This one goes back on track with solutions that seem a bit more hopeless than the last section. They give examples of bandit algorithms as being resistant to the direct feedback loops, but not only do those not scale, technical debt accumulates the most when you’re trying to build systems at scale. Useless. The indirect feedback fixes aren’t much better. In fact, the systems in the indirect feedback loop might not even be part of the same organization. This could be something like trading algorithms from different firms, each trying to meta-game each other, but instead causing a flash crash. Or a more relevant example in biotech, suppose you have a model that’s predicting the error likelihood for a variety of pieces of lab equipment. As time goes on, the actual error rate could go down because people have become more practiced with it, or possibly up because the scientists are using the equipment more frequently, but the calibrations haven’t increased in frequency to compensate. Ultimately, fixing this comes down to high-level design decisions, and making sure you check as many assumptions behind your model’s data (especially the independence assumption) as possible.

This is also an area where many principles and practices from security engineering become very useful (e.g., tracking the flow of data throughout a system, searching for ways the system can be abused before bad actors can make use of them).

These are just a few examples of direct feedback loops for one model. In reality, some of the blocks in this diagram may themselves be ML models. This doesn't scratch the surface of indirect interactions.

Best Practice #8: Check independence assumptions behind models (and work closely with security engineers).

By now, especially after the ANCOVA comments, you’re probably sensing a theme about testing assumptions. I wish this was something the authors devoted at least an entire section to.


Part 5: Common no-no patterns in your ML code


The “Anti-patterns” section of the Tech Debt Paper was a little more actionable than the last one. This part went into higher-level patterns that are much easier to spot than indirect-feedback loops.

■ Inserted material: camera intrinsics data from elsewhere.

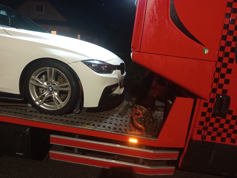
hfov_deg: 71.6
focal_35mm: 24
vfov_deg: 56.8
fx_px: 164
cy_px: 89
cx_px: 118
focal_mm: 5.24
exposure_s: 1/25
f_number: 1.7
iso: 1410
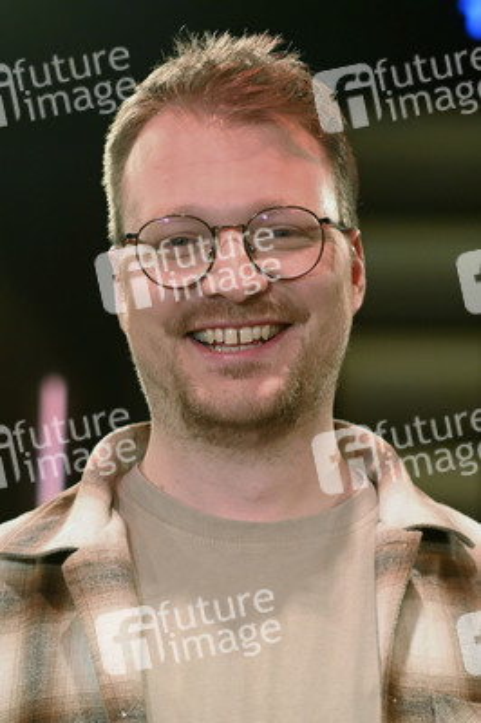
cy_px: 362
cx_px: 240
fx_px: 1104
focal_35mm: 55
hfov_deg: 24.6
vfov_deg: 36.3
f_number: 2.5
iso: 1250
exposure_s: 1/400
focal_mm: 55
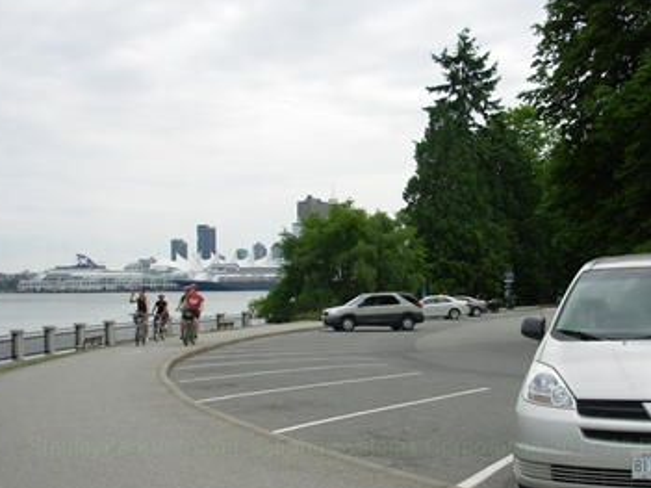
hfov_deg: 36.6
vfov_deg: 28.0
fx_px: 978
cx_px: 417
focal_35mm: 52
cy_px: 286
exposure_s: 1/995
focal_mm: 6.3
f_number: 2.9
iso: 50
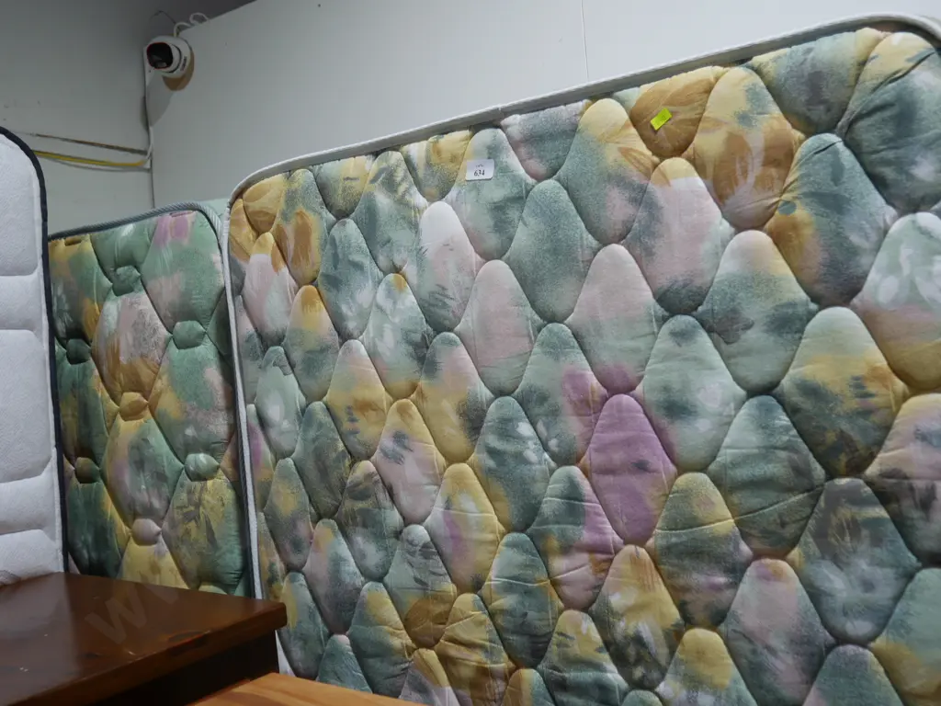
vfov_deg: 39.7
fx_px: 979
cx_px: 470
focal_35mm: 36
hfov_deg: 51.4
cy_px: 353
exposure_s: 1/60
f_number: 4
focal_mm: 18
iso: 200
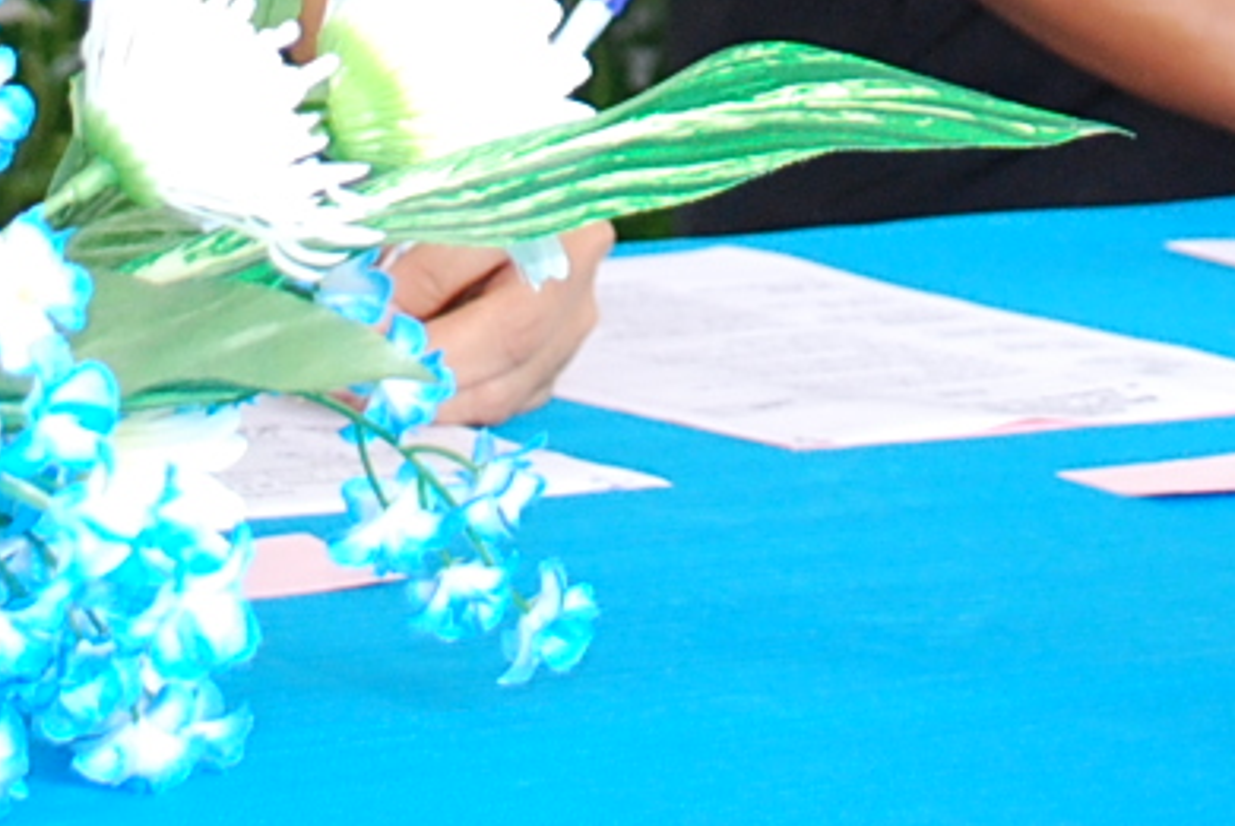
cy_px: -1098
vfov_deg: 7.8
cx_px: 994
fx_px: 5632
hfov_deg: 12.5
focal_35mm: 164
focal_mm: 22
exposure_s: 1/50
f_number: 4
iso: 400
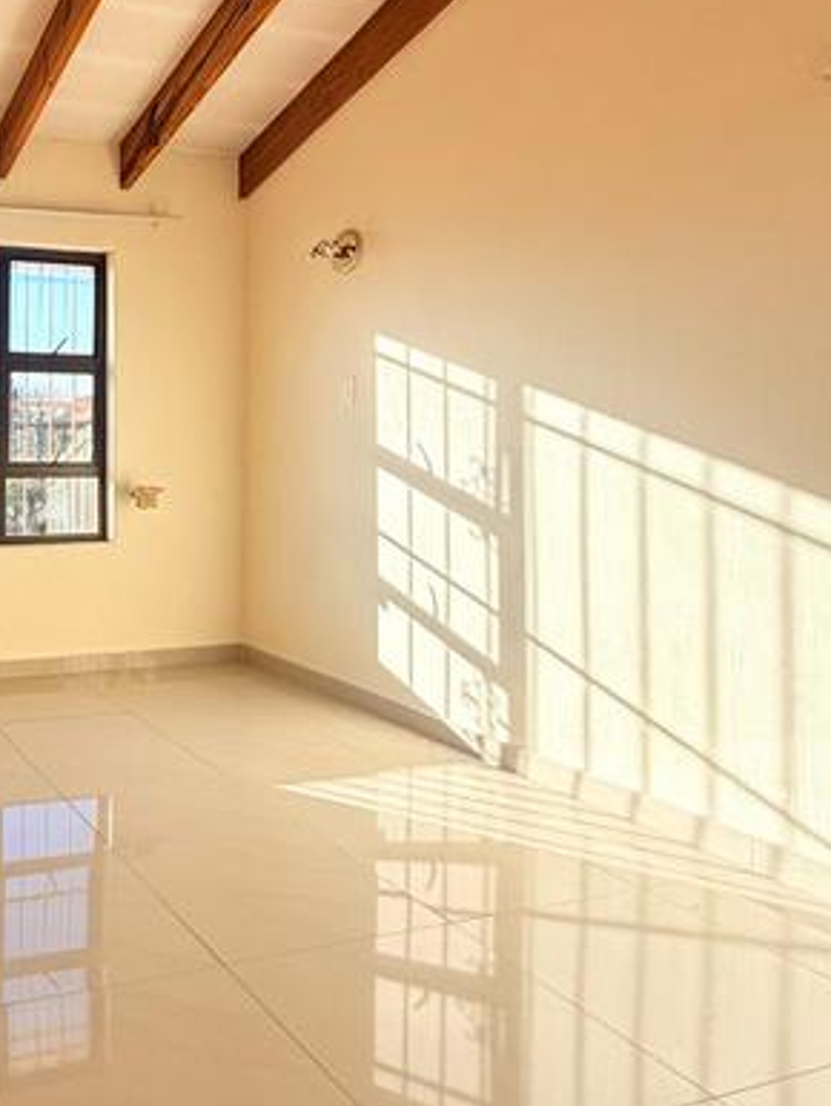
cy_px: 467
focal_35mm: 29
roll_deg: +0.8
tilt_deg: -0.4
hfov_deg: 41.9
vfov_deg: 61.3
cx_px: 0
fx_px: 927
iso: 64
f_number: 2.2
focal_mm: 2.22
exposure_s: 1/430
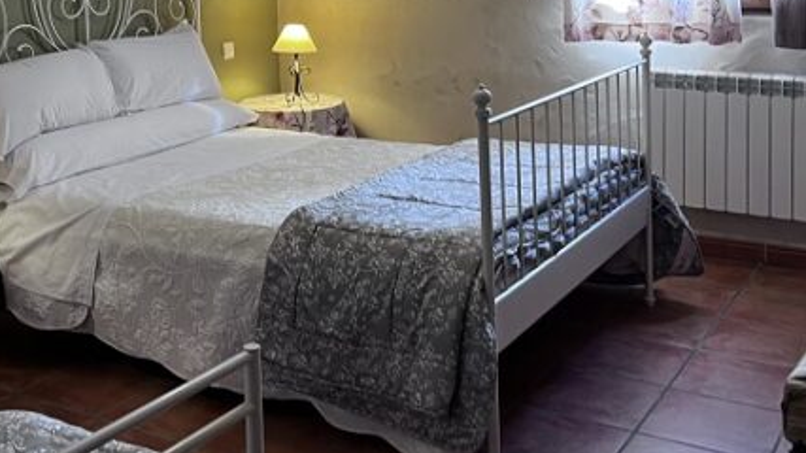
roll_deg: +2.2
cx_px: 296
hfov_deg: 40.3
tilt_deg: -3.6
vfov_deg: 22.5
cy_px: -13
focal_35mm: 51
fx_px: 1090
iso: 100
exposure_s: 1/50
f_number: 1.6
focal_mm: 5.1
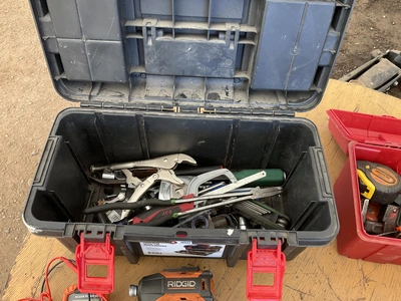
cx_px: 200
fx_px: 336
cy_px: 150
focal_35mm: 29
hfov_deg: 61.7
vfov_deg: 48.2
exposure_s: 1/87
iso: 64
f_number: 1.8
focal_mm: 3
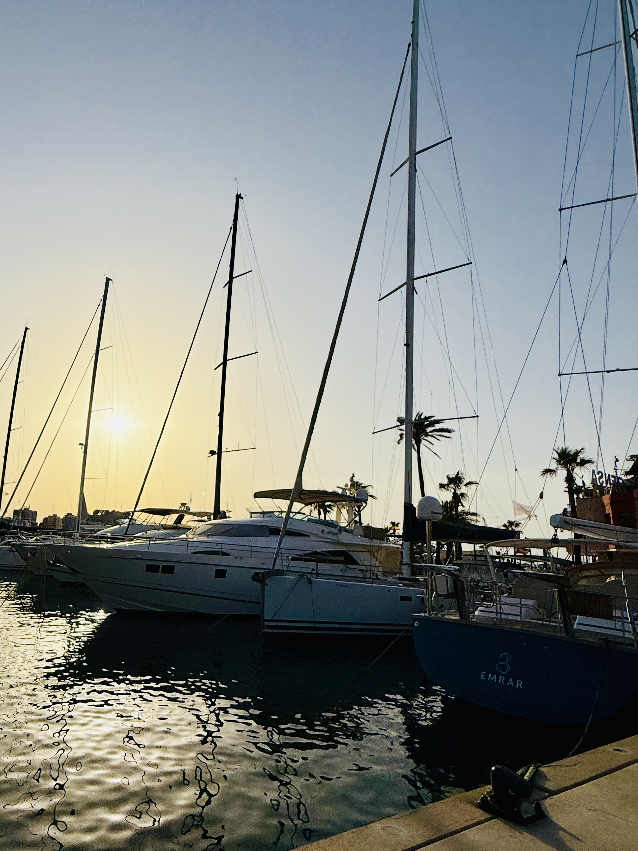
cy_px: 465
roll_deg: -4.7
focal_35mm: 21
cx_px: 163
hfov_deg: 60.1
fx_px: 516
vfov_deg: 78.8
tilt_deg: +9.4
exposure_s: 1/14706
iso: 40
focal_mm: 2.22
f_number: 2.2
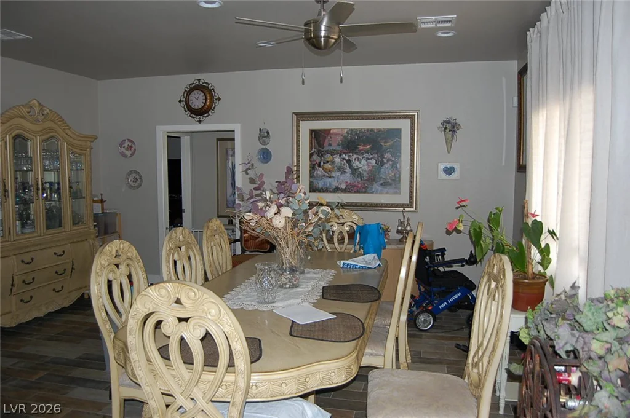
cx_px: 315
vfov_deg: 47.8
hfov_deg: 67.4
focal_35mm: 27
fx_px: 472
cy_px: 209
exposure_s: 1/60
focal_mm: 18
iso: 400
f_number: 3.5
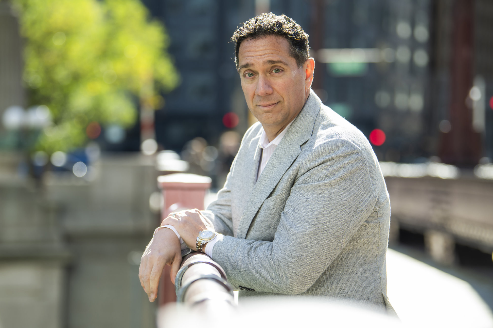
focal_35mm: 112
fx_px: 1534
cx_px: 246
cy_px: 164
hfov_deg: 18.3
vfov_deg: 12.2
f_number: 2.8
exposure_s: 1/400
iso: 100
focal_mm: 112
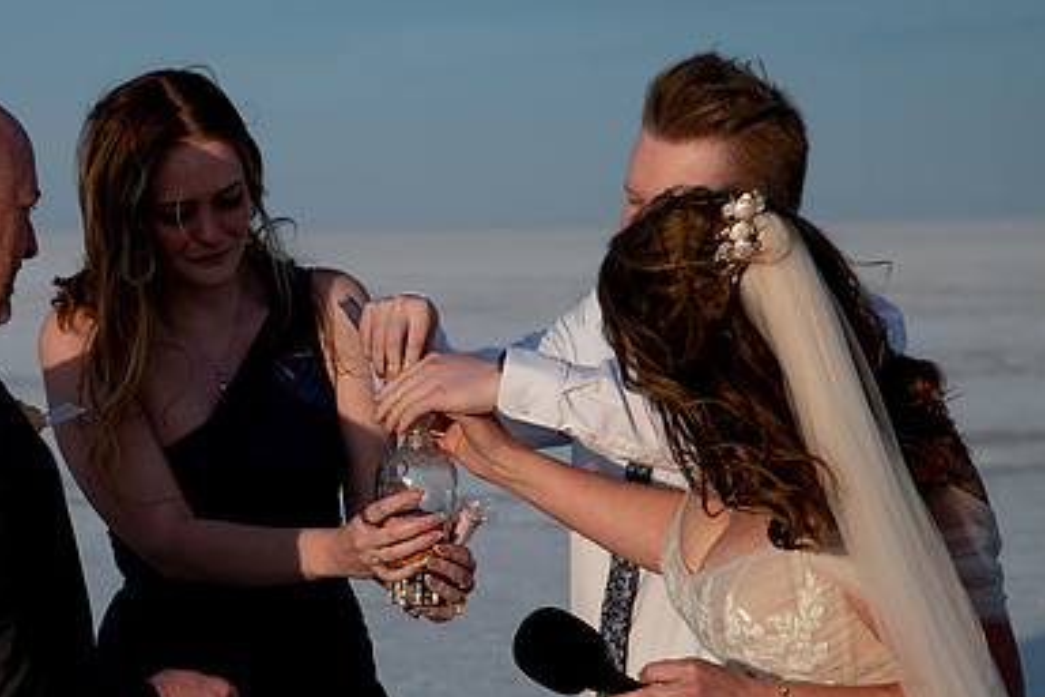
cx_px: 343
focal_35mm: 166
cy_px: 471
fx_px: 4818
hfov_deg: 12.4
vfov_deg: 8.3
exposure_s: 1/400
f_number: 8
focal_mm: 110
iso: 200
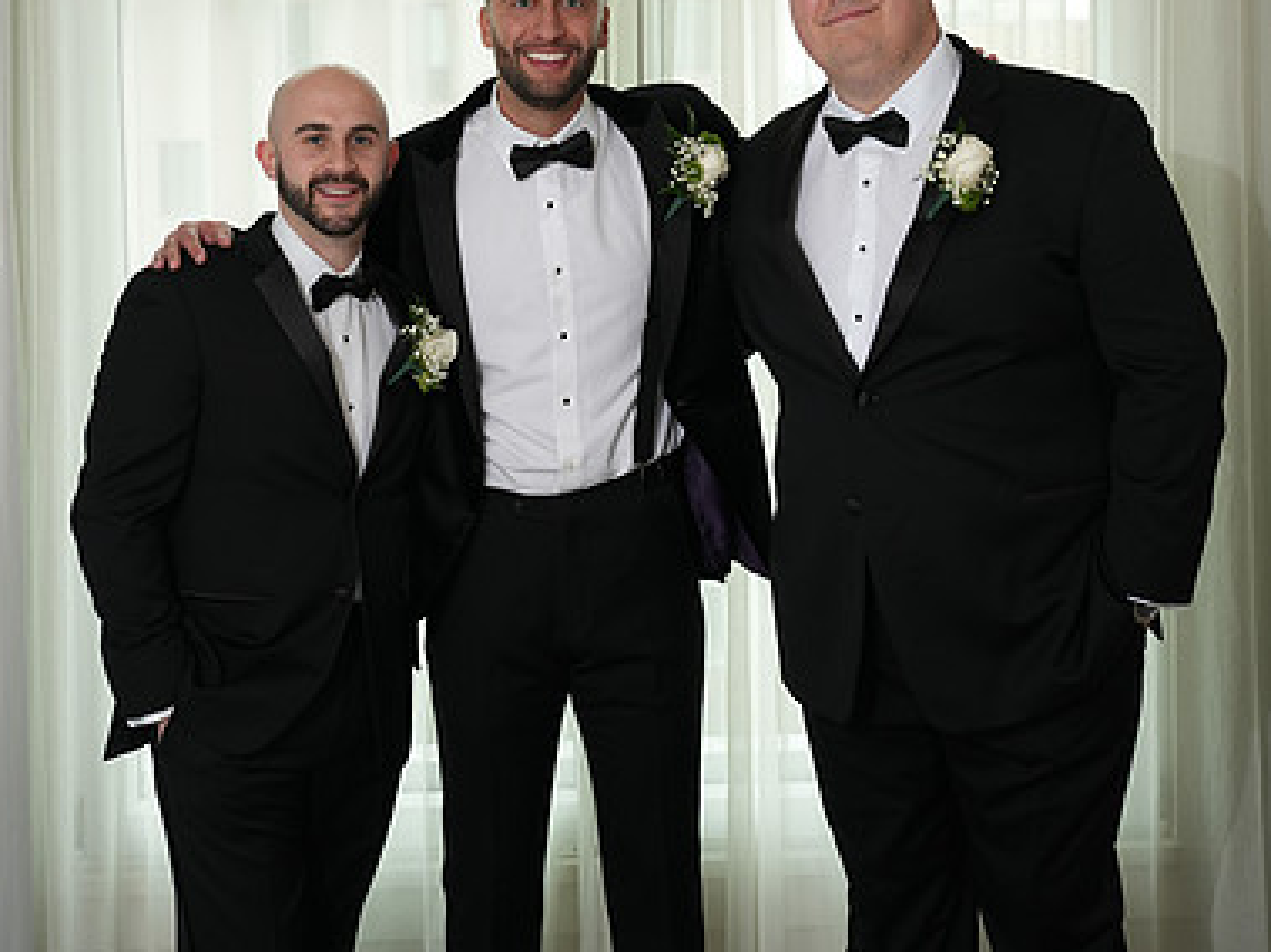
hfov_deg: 34.4
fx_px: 2056
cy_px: 188
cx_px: 629
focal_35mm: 56
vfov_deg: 25.6
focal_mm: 38
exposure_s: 1/200
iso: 640
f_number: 4
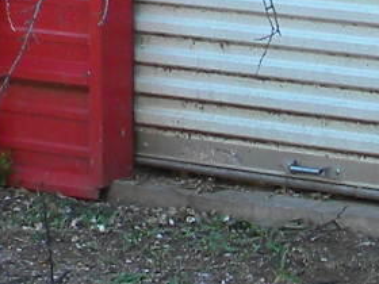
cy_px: -193
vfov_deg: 5.6
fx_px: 2880
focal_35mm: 263
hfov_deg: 7.3
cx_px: 682
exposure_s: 1/83
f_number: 3.7
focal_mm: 6.4
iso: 80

(This is actually a table from the Tech Debt Paper, but with hyperlinks to actionable advice on how to fix them. This table was possibly redundant, as the authors discuss unique code smells and anti-patterns in ML, but these are all regular software engineering anti-patterns you should address in your code first.)

Design Defect Type
Feature Envy Code Smell
Data Class Code Smell
Long Method Code Smell
Long Parameter List Code Smell
Large Class Code Smell
God Class Antipattern
Swiss Army Knife Antipattern
Functional Decomposition Antipattern
Spaghetti Code Antipattern

The majority of these patterns revolve around the 90% or more of ML code that’s just maintaining the model. This is the plumbing that most people in a Kaggle competition might think doesn’t exist. Solving cell segmentation is a lot easier when you’re not spending most of your time digging through the code connecting the Tecan Evo camera to your model input.

Best Practice #9: Use regular code-reviews (and/or use automatic code-sniffing tools).

The first ML-anti-pattern introduced is called “glue code”. This is all the code you write when you’re trying to fit data or tools from a general-purpose package into a super-specific model that you have. Anyone that’s ever tried doing something with packages like RDKit knows what I’m talking about. Basically, most of the stuff you shove into the file can count as this (everyone does it). These (hopefully) should be fixable by repackaging these dependencies as more specific API endpoints.

We all have files we're not proud of.

Best Practice #10: Repackage general-purpose dependencies into specific APIs.

“Pipeline jungles” are a little bit trickier, as this is where a lot of glue code accumulates. This is where all the transformations that you add for every little new data source that piles up into an ugly amalgam. Unlike with Glue Code, the authors pretty much recommend letting go and redesigning codebases like this from scratch. I want to say this is something that has more options nowadays, but when glue code turns into pipeline jungles, even tools like Uber’s Michelangelo can become part of the problem.

Of course, the advantage of the authors’ advice is that you can make this replacement code seem like an exciting new project with a cool name that’s also an obligatory Tolkien reference, like “Balrog” (as yes, ignoring unfortunate implications of your project name isn’t just Palantir’s domain. You’re free to do that as well).

This, but in software form.

Best Practice #11: Get rid of Pipeline jungles with top-down redesign/reimplementation.

On the subject of letting go, experimental code. Yes, you thought you could just save that experimental code for later. You thought you could just put it in an unused function or unreferenced file, and it would be all fine. Unfortunately, stuff like this is part of why maintaining backward compatibility can be such a pain in the neck. Anyone that’s taken a deep dive into the Tensorflow framework can see the remains of frameworks that were only partially absorbedexperimental code, or even incomplete “TODO” code that was left for some other engineer to take care of at a later date. You probably first came across these while trying to debug your mysteriously failing Tensorflow code. This certainly puts all the compatibility hiccups between Tensorflow 1.X and 2.X in a new light. Do yourself a favor, and don’t put off pruning your codebase for 5 years. Keep doing experiments, but set some criteria for when to quarantine an experiment away from the rest of the code.